Copy out the lines from the line with "habitat: Rocky slopes" to the line with "collector number: 1603", both included, and swap "name author" for "authority" while leaving everything else unchanged.

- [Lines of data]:
.....

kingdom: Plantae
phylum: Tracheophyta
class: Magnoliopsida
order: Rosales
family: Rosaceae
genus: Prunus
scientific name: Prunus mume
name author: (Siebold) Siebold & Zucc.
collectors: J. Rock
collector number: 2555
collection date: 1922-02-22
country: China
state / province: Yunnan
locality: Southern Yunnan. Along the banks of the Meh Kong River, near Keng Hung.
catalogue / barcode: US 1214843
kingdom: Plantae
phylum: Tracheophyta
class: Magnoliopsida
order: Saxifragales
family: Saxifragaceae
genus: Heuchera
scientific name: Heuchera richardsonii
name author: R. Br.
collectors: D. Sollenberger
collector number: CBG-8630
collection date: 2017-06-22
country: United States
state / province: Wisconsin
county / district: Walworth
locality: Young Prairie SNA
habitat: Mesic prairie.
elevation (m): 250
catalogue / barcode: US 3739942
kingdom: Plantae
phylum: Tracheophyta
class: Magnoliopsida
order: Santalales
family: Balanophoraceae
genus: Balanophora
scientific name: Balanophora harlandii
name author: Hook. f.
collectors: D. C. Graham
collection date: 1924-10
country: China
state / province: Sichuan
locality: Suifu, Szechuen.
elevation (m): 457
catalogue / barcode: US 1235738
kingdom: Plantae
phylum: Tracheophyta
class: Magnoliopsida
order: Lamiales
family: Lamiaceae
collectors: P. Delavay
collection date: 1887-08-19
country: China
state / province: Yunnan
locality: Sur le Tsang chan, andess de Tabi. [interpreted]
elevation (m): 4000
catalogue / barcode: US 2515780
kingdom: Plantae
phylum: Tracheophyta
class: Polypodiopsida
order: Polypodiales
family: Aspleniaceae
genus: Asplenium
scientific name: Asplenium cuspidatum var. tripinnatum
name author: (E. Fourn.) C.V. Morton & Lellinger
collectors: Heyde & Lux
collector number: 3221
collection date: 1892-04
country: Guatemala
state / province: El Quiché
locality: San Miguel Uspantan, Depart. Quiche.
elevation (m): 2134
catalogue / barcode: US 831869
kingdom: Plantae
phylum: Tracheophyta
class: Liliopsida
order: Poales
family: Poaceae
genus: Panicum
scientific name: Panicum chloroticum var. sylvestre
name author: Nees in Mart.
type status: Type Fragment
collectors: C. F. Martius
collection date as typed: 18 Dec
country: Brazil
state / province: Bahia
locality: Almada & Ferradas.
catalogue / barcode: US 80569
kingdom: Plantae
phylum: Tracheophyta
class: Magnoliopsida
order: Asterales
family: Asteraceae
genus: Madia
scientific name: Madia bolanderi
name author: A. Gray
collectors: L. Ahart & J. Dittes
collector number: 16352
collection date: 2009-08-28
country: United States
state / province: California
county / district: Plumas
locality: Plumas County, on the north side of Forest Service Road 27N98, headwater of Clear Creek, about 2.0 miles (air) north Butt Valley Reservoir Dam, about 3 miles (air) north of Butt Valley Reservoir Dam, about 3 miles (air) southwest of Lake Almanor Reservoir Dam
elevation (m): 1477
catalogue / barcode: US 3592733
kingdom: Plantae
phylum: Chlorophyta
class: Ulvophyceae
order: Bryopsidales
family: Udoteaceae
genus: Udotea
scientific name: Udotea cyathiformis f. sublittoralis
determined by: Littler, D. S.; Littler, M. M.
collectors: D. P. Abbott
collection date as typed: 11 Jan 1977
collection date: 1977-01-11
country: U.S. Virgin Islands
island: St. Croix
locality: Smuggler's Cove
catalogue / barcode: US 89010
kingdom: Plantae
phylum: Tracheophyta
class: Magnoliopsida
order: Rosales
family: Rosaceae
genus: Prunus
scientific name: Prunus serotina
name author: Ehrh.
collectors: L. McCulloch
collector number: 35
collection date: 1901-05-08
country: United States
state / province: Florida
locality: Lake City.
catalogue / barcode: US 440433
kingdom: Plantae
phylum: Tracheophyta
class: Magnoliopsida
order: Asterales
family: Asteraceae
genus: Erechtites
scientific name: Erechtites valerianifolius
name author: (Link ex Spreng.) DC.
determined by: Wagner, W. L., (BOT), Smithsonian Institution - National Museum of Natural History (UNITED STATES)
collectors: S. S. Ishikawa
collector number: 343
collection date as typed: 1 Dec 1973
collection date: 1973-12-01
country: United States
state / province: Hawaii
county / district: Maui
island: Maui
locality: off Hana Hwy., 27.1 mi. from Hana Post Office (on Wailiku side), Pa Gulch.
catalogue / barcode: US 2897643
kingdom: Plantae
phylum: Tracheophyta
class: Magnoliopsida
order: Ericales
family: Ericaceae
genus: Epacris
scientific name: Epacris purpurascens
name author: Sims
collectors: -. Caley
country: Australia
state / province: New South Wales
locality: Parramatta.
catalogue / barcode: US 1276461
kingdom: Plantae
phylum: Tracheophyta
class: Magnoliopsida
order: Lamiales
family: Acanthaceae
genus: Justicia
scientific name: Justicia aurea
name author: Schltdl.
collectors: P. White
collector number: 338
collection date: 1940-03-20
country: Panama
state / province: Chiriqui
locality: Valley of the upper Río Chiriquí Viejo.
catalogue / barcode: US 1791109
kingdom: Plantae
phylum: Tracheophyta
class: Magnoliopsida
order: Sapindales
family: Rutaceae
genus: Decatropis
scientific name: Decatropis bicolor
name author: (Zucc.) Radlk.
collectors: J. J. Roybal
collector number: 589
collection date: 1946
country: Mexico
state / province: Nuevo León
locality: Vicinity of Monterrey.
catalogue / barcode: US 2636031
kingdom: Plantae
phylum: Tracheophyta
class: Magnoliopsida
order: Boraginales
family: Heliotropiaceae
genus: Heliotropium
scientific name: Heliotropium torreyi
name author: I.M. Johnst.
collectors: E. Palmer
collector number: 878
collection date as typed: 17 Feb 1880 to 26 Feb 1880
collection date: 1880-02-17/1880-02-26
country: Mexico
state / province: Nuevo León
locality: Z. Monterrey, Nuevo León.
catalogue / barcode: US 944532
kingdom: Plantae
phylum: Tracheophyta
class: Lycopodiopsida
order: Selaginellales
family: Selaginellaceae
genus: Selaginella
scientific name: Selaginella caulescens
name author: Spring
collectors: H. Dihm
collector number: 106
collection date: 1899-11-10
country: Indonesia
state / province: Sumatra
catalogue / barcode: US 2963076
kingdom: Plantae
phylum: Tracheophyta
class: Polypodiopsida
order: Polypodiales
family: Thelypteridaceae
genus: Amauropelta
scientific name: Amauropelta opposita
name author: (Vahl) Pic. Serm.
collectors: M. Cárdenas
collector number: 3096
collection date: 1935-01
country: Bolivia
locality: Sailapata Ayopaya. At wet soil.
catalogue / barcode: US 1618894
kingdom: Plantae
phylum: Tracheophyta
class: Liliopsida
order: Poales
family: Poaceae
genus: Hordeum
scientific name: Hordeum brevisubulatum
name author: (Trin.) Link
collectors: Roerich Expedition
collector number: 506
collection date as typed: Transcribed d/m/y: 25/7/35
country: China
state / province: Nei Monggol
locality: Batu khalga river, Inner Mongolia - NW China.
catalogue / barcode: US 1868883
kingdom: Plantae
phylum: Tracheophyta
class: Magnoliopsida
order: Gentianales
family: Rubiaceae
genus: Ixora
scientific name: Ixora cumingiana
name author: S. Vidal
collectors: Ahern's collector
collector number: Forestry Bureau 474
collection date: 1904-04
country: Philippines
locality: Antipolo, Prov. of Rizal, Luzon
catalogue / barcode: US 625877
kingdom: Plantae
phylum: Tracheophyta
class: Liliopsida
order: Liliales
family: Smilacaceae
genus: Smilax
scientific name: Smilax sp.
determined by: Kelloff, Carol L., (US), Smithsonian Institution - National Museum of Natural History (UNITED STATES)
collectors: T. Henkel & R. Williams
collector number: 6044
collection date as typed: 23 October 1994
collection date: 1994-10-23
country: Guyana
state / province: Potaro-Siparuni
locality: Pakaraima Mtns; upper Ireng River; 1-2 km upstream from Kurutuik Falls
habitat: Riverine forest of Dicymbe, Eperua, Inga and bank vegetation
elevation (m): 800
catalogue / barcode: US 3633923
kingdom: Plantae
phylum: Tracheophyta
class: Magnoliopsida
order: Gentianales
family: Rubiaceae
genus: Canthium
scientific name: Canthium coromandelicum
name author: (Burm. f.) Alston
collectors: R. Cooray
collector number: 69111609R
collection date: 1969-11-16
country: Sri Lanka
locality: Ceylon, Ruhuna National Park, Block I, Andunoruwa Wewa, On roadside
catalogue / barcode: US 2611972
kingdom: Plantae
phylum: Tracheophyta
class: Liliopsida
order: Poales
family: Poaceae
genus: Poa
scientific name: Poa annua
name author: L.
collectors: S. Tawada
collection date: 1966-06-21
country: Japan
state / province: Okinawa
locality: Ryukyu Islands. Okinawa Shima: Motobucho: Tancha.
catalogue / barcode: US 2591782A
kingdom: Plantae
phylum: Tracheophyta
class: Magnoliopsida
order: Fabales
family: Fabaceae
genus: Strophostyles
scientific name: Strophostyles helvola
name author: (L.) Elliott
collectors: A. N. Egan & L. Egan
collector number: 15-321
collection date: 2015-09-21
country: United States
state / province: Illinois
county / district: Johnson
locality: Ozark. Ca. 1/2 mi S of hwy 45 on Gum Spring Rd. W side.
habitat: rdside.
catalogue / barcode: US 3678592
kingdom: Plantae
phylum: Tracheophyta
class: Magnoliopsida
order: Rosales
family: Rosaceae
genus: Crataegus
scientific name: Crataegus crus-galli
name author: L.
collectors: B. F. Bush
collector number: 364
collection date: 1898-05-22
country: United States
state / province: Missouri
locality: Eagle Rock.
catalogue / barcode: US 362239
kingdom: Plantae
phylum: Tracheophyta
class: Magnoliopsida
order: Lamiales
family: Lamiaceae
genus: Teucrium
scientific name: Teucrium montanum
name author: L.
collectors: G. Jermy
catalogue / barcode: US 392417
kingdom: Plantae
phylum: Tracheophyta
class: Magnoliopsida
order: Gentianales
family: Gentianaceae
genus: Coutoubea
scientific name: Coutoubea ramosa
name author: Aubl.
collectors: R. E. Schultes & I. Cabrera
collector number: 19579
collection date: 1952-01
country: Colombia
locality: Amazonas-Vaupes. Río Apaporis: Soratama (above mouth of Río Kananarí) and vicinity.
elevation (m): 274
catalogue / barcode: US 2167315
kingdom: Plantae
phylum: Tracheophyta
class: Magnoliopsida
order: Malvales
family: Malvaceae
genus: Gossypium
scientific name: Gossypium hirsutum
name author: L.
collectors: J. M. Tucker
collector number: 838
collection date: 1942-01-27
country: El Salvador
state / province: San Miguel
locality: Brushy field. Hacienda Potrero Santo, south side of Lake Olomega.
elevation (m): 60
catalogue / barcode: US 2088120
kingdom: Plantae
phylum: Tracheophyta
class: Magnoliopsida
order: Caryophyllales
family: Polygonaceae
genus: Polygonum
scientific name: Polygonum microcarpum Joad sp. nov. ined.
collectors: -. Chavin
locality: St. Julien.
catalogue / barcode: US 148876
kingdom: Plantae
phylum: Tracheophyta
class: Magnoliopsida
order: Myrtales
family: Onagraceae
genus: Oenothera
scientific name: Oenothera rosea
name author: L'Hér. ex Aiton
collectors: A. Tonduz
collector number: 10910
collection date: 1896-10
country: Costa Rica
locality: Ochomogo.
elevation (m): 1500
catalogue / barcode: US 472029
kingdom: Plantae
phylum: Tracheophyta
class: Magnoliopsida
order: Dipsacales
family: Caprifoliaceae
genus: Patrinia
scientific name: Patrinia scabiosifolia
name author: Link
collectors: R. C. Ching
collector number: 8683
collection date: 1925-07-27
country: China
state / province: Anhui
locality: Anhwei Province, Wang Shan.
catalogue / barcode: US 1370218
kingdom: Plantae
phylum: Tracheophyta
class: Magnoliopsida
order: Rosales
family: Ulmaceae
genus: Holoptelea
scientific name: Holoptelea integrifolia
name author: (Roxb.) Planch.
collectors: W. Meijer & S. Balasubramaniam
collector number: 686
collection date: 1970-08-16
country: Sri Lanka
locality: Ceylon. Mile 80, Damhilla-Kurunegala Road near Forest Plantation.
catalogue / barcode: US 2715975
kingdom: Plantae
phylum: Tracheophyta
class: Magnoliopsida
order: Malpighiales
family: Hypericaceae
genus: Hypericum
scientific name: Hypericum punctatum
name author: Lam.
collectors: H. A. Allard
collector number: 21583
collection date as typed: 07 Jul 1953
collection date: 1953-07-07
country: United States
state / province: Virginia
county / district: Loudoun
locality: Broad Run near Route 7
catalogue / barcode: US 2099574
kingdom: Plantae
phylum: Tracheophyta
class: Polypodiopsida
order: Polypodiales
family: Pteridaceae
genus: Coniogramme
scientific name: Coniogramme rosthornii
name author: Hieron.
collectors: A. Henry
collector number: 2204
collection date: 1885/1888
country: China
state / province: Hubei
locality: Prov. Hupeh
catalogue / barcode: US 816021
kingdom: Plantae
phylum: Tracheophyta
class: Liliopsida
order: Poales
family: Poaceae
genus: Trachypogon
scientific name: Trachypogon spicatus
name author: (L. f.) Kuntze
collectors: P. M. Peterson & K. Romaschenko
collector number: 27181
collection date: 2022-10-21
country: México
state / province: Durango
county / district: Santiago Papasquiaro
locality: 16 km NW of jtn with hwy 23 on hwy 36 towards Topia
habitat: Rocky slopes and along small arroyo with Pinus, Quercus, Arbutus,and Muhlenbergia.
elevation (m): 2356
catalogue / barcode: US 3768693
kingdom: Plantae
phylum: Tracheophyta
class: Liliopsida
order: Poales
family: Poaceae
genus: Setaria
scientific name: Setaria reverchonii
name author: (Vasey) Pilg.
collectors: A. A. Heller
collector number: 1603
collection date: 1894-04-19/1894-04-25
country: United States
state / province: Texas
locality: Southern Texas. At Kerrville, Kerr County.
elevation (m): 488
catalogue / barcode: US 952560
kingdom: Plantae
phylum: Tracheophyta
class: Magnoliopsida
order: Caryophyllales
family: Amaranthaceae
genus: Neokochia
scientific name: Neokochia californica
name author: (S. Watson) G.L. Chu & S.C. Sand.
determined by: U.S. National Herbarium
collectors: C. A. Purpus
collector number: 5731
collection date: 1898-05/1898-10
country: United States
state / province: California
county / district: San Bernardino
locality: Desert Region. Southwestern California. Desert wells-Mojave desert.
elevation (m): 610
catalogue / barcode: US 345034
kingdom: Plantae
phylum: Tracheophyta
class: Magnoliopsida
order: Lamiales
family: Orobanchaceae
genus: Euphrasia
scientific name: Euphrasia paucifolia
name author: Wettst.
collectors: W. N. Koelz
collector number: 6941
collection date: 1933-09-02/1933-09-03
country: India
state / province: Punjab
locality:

.....

- [Output below]:
habitat: Rocky slopes and along small arroyo with Pinus, Quercus, Arbutus,and Muhlenbergia.
elevation (m): 2356
catalogue / barcode: US 3768693
kingdom: Plantae
phylum: Tracheophyta
class: Liliopsida
order: Poales
family: Poaceae
genus: Setaria
scientific name: Setaria reverchonii
authority: (Vasey) Pilg.
collectors: A. A. Heller
collector number: 1603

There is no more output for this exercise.